**Problem to work on:** All pictures are to be skipped; retype only the lines from the top of the entries through the line with "Il Parlamento chiude", both included.

**Data extracted from a collection:**
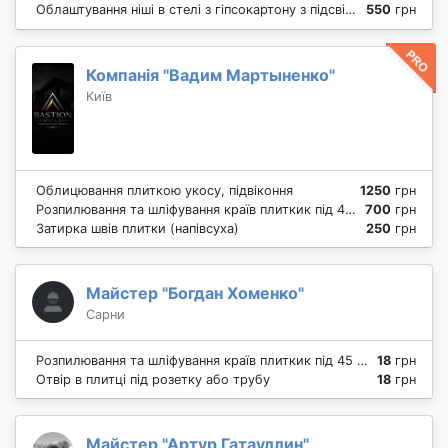
Облаштування ніші в стелі з гіпсокартону з підсвічуванням
550
грн
Компанія "Вадим Мартыненко"
Київ
Облицювання плиткою укосу, підвіконня
1250
грн
Розпилювання та шліфування країв плиткик під 45 градусів
700
грн
Затирка швів плитки (напівсуха)
250
грн
Майстер "Богдан Хоменко"
Сарни
Розпилювання та шліфування країв плиткик під 45 градусів
18
грн
Отвір в плитці під розетку або трубу
18
грн
Майстер "Артур Гатауллин"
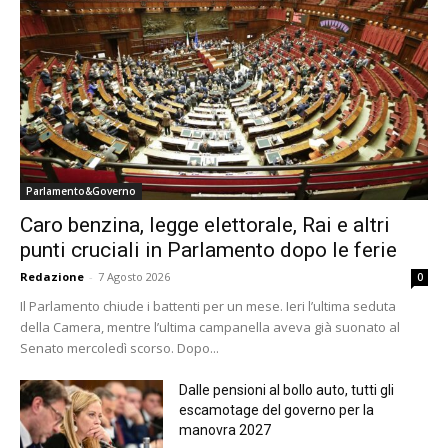
Parlamento&Governo
Caro benzina, legge elettorale, Rai e altri
punti cruciali in Parlamento dopo le ferie
Redazione
-
7 Agosto 2026
0
Il Parlamento chiude i battenti per un mese. Ieri l’ultima seduta
della Camera, mentre l’ultima campanella aveva già suonato al
Senato mercoledì scorso. Dopo...
Dalle pensioni al bollo auto, tutti gli
escamotage del governo per la
manovra 2027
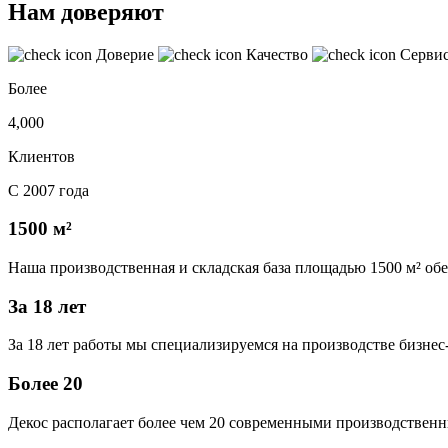
Нам доверяют
Доверие
Качество
Серви
Более
4,000
Клиентов
С 2007 года
1500 м²
Наша производственная и складская база площадью 1500 м² об
За 18 лет
За 18 лет работы мы специализируемся на производстве бизне
Более 20
Декос располагает более чем 20 современными производственн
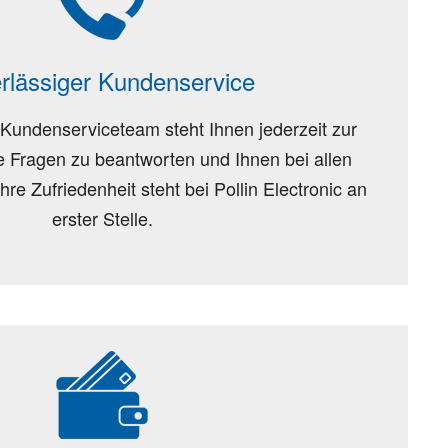
rlässiger Kundenservice
Kundenserviceteam steht Ihnen jederzeit zur
e Fragen zu beantworten und Ihnen bei allen
hre Zufriedenheit steht bei Pollin Electronic an
erster Stelle.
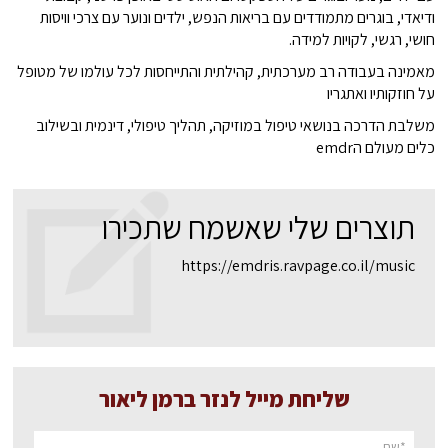
ודיאדי, בוגרים מתמודדים עם בריאות הנפש, ילדים ונוער עם צרכי וויסות
חושי, רגשי, לקויות למידה.
מאמינה בעבודה רב מערכתית, קהילתית והתייחסות לכל עולמו של מטופל
על חוזקותיו ואתגריו
משלבת הדרכה בנושאי טיפול במוזיקה, תהליך טיפולי, דינמית ובשילוב
כלים מעולם הemdr
תוצרים שלי שאשמח שתכירו
https://emdris.ravpage.co.il/music
שליחת מייל לנזר ברמן ליאור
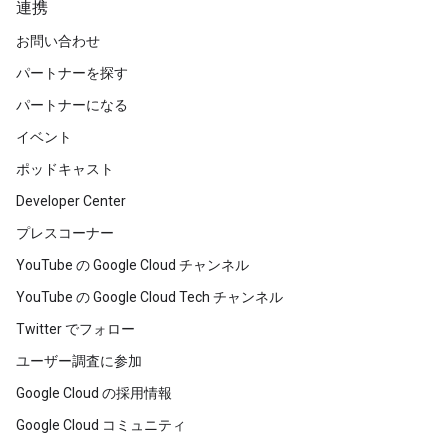
連携
お問い合わせ
パートナーを探す
パートナーになる
イベント
ポッドキャスト
Developer Center
プレスコーナー
YouTube の Google Cloud チャンネル
YouTube の Google Cloud Tech チャンネル
Twitter でフォロー
ユーザー調査に参加
Google Cloud の採用情報
Google Cloud コミュニティ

**Expected answer:**
Облаштування ніші в стелі з гіпсокартону з підсвічуванням
550
грн
Компанія "Вадим Мартыненко"
Київ
Облицювання плиткою укосу, підвіконня
1250
грн
Розпилювання та шліфування країв плиткик під 45 градусів
700
грн
Затирка швів плитки (напівсуха)
250
грн
Майстер "Богдан Хоменко"
Сарни
Розпилювання та шліфування країв плиткик під 45 градусів
18
грн
Отвір в плитці під розетку або трубу
18
грн
Майстер "Артур Гатауллин"
Parlamento&Governo
Caro benzina, legge elettorale, Rai e altri
punti cruciali in Parlamento dopo le ferie
Redazione
-
7 Agosto 2026
0
Il Parlamento chiude i battenti per un mese. Ieri l’ultima seduta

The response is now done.